The Bank of Japan said last week that it expects the economy to keep expanding as rising corporate profits encourage companies to increase wages and push up consumer prices.

Retail sales, which aren't used to calculate consumer spending, rose 0.6 percent in the quarter, rebounding from a 0.2 percent drop previously.

Business Investment

Spending by companies, which rose at the fastest pace in almost six years last quarter, probably slowed as well, rising 0.9 percent after surging at their fastest pace in almost five years in the second quarter, economist said.

The component will be incomplete next week as it doesn't include corporate surveys of spending plans and inventories. Still there are signs that companies are still building factories and ordering equipment.
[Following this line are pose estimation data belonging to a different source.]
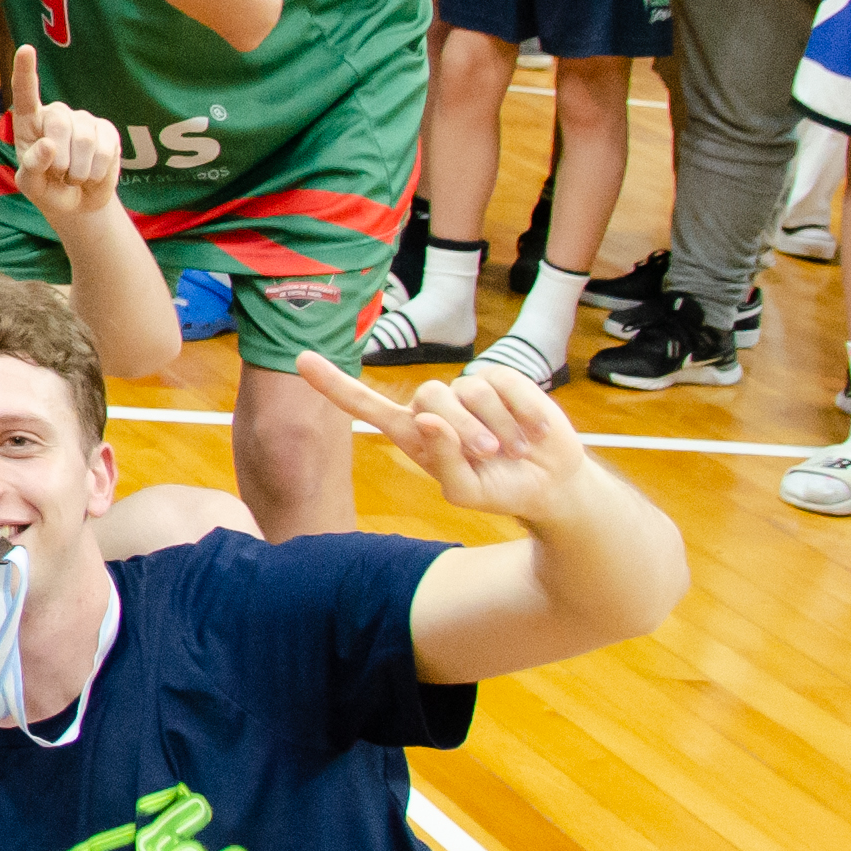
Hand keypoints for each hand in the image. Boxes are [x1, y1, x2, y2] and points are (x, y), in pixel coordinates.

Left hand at [3, 44, 122, 222]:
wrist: (79, 203)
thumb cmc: (47, 190)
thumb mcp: (31, 186)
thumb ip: (32, 168)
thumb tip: (49, 145)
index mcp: (29, 124)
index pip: (26, 94)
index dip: (26, 72)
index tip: (26, 50)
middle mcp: (56, 115)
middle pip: (58, 123)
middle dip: (58, 159)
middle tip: (59, 176)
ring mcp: (84, 120)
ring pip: (84, 140)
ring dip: (78, 171)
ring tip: (74, 178)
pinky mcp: (107, 131)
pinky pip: (105, 150)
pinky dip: (96, 172)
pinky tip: (92, 175)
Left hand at [298, 354, 605, 525]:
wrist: (549, 485)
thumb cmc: (499, 490)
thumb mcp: (466, 492)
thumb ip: (442, 460)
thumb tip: (426, 418)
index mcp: (413, 433)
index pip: (365, 404)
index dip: (333, 383)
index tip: (301, 357)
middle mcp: (435, 406)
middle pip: (430, 395)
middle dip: (463, 428)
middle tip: (491, 454)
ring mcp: (468, 389)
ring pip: (470, 389)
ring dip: (498, 425)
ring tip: (515, 449)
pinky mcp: (503, 377)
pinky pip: (505, 382)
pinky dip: (522, 411)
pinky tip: (534, 433)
Machinery orders, which point to capital spending in three to six months, probably rose for the second month in September, economists expect a report to show on Nov. 10.

Next week's GDP report will include revisions to the calculation of the deflator, a broad price gauge used to derive real growth from nominal growth to reflect a revision made to the consumer price index. The deflator probably fell 0.7 percent, little change from the 0.8 percent drop last quarter.

The GDP figures being released Nov. 14 are preliminary and will be revised after more data on private inventories and capital spending, which account for more than half of the capital spending component of GDP, are available from the Ministry of Finance on Dec. 4. The Cabinet Office is scheduled to release revised third-quarter GDP on Dec. 8.